In effetti i diritti dell’uomo, così come il nostro Stato moderno e secolare, almeno secondo l’analisi di E. W. Bőckenfőrde, vivono di presupposti che non possono garantire: del resto, il lemma «Stato», per quanto o nella misura in cui oggi se ne possa ancora parlare, è solo un’espressione metaforica per descrivere l’unità logica dell’ordinamento. Il diritto si rivela quindi come una mediazione tra politica ed etica. Questo è tanto più vero nella particolare forma di Stato oggi in vigore, e non a caso dopo la sistematica negazione dei diritti operata dai totalitarismi del ventesimo secolo: lo Stato costituzionale di diritto, strutturalmente diverso dallo Stato di diritto come modello di azione semplicemente per leges et sub lege, o in der Weise des Rechts. Le Costituzioni rappresentano così, almeno a dire di G. Zagrebelsky, il riemergere dell’antico ius, il diritto come “cosa giusta”,e delle sue istanze sul possibile appiattimento della norma a mera lex: esse rappresentano quelle idee a noi care, per le quali siamo anche disposti a combattere, a noi consegnate dalla storia e da noi condivise, e come tali non presenti in altre storie o narrazioni di diritti. Il problema delle scontro con altre concezioni del mondo, sia ad extra che ab intra della nostra città, sta proprio qui, non in discorsi sugli dèi e sulla loro natura, e non sono risolvibili, a mio parere, in termini di chiusura. Confido nella capacità della parola e della ragione di essere vettore di reciproca comunicazione tra le diverse componenti culturali della nostra società come nell’impatto con l’estraneità. E’ la capacità del diritto di fare opera di pace, di fronte alla sempre facile dinamica cainitica della chiusura e dell’esclusione: quasi una laica beatitudine. E, come cittadino, questo mi aspetto dalle nostre istituzioni, da chi è loro preposto.

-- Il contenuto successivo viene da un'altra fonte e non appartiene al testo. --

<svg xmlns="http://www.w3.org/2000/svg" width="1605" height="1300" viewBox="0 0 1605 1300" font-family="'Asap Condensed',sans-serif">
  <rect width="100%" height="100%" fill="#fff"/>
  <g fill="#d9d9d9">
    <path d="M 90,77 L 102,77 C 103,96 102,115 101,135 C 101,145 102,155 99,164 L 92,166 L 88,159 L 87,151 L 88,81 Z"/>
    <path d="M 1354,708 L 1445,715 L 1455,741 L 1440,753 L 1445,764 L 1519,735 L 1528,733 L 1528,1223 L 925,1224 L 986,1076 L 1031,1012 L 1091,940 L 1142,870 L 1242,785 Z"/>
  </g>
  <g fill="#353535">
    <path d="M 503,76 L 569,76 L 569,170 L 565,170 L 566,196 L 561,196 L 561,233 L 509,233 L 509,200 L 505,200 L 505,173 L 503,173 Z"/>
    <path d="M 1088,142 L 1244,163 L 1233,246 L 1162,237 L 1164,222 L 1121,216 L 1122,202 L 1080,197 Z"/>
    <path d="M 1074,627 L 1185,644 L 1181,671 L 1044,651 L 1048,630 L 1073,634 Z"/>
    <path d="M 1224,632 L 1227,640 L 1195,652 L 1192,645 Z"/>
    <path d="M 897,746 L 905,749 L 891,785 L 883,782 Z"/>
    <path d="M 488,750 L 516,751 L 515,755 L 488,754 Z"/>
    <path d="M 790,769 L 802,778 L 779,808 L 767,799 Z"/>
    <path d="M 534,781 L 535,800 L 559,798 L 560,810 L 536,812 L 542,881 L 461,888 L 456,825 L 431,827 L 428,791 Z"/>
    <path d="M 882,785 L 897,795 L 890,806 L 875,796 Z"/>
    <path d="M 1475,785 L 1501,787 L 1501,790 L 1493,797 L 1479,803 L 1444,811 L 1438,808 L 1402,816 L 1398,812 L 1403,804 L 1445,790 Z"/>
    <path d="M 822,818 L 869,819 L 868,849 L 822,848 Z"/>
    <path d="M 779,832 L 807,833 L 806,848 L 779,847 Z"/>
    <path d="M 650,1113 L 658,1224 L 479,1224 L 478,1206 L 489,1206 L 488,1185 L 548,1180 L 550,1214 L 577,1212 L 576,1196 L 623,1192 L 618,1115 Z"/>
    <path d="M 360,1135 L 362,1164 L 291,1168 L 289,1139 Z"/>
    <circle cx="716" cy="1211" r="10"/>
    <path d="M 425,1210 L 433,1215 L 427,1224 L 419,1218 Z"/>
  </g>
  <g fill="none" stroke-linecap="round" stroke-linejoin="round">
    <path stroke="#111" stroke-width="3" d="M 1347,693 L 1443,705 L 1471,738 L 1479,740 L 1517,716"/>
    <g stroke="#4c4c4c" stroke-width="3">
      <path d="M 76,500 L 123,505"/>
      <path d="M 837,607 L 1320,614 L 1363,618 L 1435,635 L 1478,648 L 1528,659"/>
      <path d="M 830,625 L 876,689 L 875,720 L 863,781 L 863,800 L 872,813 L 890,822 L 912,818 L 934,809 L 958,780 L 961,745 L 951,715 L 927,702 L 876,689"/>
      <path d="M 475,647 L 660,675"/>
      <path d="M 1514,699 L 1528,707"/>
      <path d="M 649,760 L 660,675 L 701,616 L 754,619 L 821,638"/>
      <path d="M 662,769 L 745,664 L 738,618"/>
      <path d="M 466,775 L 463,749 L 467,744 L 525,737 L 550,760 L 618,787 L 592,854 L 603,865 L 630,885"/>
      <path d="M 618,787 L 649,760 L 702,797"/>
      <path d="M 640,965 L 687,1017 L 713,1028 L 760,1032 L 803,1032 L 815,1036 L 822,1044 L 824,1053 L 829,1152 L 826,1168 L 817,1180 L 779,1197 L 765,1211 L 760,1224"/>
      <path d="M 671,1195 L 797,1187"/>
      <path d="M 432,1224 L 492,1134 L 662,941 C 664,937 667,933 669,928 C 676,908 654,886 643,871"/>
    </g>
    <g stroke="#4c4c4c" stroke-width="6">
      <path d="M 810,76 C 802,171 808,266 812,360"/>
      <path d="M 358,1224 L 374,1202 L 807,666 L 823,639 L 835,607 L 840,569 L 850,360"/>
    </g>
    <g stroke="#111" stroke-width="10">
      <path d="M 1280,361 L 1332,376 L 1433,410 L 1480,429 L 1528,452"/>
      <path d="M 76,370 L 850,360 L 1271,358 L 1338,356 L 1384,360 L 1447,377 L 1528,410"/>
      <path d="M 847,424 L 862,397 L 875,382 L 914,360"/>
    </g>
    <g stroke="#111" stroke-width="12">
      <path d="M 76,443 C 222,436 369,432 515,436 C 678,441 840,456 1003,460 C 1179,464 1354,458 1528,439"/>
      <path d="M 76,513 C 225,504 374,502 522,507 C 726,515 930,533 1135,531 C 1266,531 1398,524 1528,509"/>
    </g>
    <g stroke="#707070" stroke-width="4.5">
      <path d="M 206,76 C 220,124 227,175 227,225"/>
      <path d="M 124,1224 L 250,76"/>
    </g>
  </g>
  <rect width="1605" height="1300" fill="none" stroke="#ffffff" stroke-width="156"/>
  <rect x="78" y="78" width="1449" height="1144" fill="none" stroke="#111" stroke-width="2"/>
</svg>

Sarebbe interessante, oltre che sommamente necessario, lavorare sulla capacità espansiva dell’ordinamento giuridico, svolgendo quanto è nelle pieghe, per così dire, della nostra Costituzione, sia nella promozione dei diritti inviolabili come dei doveri inderogabili per il pieno svolgimento della personalità di ognuno, in quel continuo processo di messa a fuoco dei diritti in cui si svolge, a diversi livelli e in diversi luoghi, la iuris dictio, il diritto, il suo metterlo in parola. E’ bello costatare come tutto questo è anche già avvenuto in passato, segnando il passaggio da un mondo giuridico imperniato sul borghese proprietario, nel quale i diritti dell’uomo sono, almeno a detta di Marx, il diritto stesso all’egoismo, a un quadro più complesso, più ricco di prospettive, che sviluppa il concetto stesso di libertà dalle antiche e classiche “libertà di” alle “libertà da”, dilatando lo sforzo stesso dello Stato a una promozione sociale, e perciò giuridica, mai immaginata prima. Nel passato, come oggi, lo sforzo è quello di mantenere, o istituire, la piena soggettività di ognuno, contro quelle spinte volte a fare del diritto la longa manus di altri potentati, che, obbedendo a logiche mercantili, tendono a fare di alcuni dei meno uguali, o degli oggetti. Ma nella storia uomini oggetti sono stati solo gli schiavi. Creazione propria del diritto è infatti quella di soggetto di diritto, che non coincide con quella filosofica di persona né con quella empirica di individuo, ma declina entrambe nel proprio linguaggio.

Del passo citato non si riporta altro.